Future retirees, saving money for their golden years with 401(k) retirement plans are now able to save more money, due to a recent announcement by the Internal Revenue Service (IRS). The 401(k) are popular and tax-advantaged way for individuals to save for their retirement. These plans are named after a section of the U.S. Internal Revenue Code, which outlines the regulations governing them.
In a 401(k) retirement plan, employees can allocate a portion of their pre-tax earnings to an investment account. These contributions are then invested in a selection of options, typically including stocks, bonds, and mutual funds. The income generated from these investments is tax-deferred until the funds are withdrawn during retirement.

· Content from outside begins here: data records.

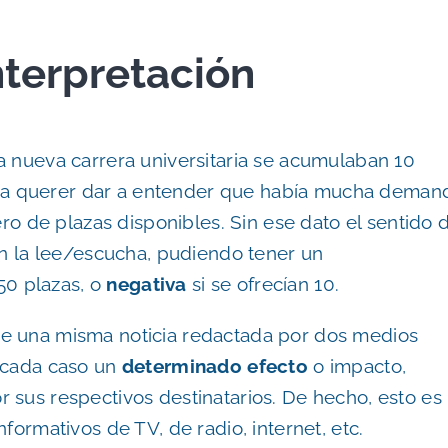
interpretación
a nueva carrera universitaria se acumulaban 10
recía querer dar a entender que había mucha deman
de plazas disponibles. Sin ese dato el sentido d
n la lee/escucha, pudiendo tener un
250 plazas, o
negativa
si se ofrecían 10.
e una misma noticia redactada por dos medios
n cada caso un
determinado efecto
o impacto,
r sus respectivos destinatarios. De hecho, esto es 
formativos de TV, de radio, internet, etc.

IRS Lifts Retirement Savings Ceiling: Know How It Will Impact You for Good
In recent great news for retirement savers, the IRS has recently announced an increase in the 401(k) contribution limit. Starting next year, individuals will be able to contribute up to $23,000 to their 401(k) accounts, marking a $500 increase from the current limit. This adjustment provides an opportunity for savers to put away even more money for their retirement nest egg.
Also, individuals aged 50 and older can take advantage of what are known as “catch-up contributions.” These additional contributions allow them to save an extra $7,500 in their 401(k) accounts, bringing their total contribution limit to $30,500. This incentive is designed to help those who may have fallen behind in their retirement savings to catch up and build a more substantial cushion for their golden years.
Improving Your 401(k) Retirement Plan
It’s worth noting that the increased contribution limits don’t apply solely to 401(k) plans. They also extend to other retirement savings vehicles, such as 403(b) plans, most 457 plans, and the federal government’s thrift savings plan. This ensures that a wider range of individuals, including government employees and those in the nonprofit sector, can benefit from these expanded savings opportunities.
In addition to the 401(k) and similar retirement plans, the IRS has raised the annual contribution limit for Individual Retirement Accounts (IRAs) as well. Starting next year, individuals can contribute up to $7,000 to their IRAs, an increase of $500 from the current limit. For those aged 50 and older, there’s an extra advantage, as they can make additional catch-up contributions of up to $1,000, resulting in a total annual limit of $7,500.
What Is A 401(k) Retirement Plan: A Beginners Guide
A Traditional 401(k) is a retirement savings plan where contributions are deducted from your paycheck before income taxes are calculated. This reduces your immediate taxable income. These contributions are then invested in mutual funds and other assets, growing over time. When you withdraw money from your Traditional 401(k) during retirement, you’ll pay ordinary income tax on the withdrawals.
On the other hand, a Roth 401(k) involves making contributions after you’ve already paid income taxes. While there’s no upfront tax benefit, qualified distributions, like those taken after age 59 ½ and at least five years after your first contribution, are tax-free, similar to a Roth IRA.
Choosing between a Traditional and a Roth 401(k) depends on your future tax outlook. If you anticipate being in a higher tax bracket during retirement, a Roth 401(k) may be a wise choice. For young professionals with lower income levels and tax brackets, a Roth 401(k) can be a favorable option.
If your employer offers both types of 401(k) plans, you can contribute to both. It’s advisable to consult with a tax professional or financial advisor to make an informed decision about your retirement savings strategy.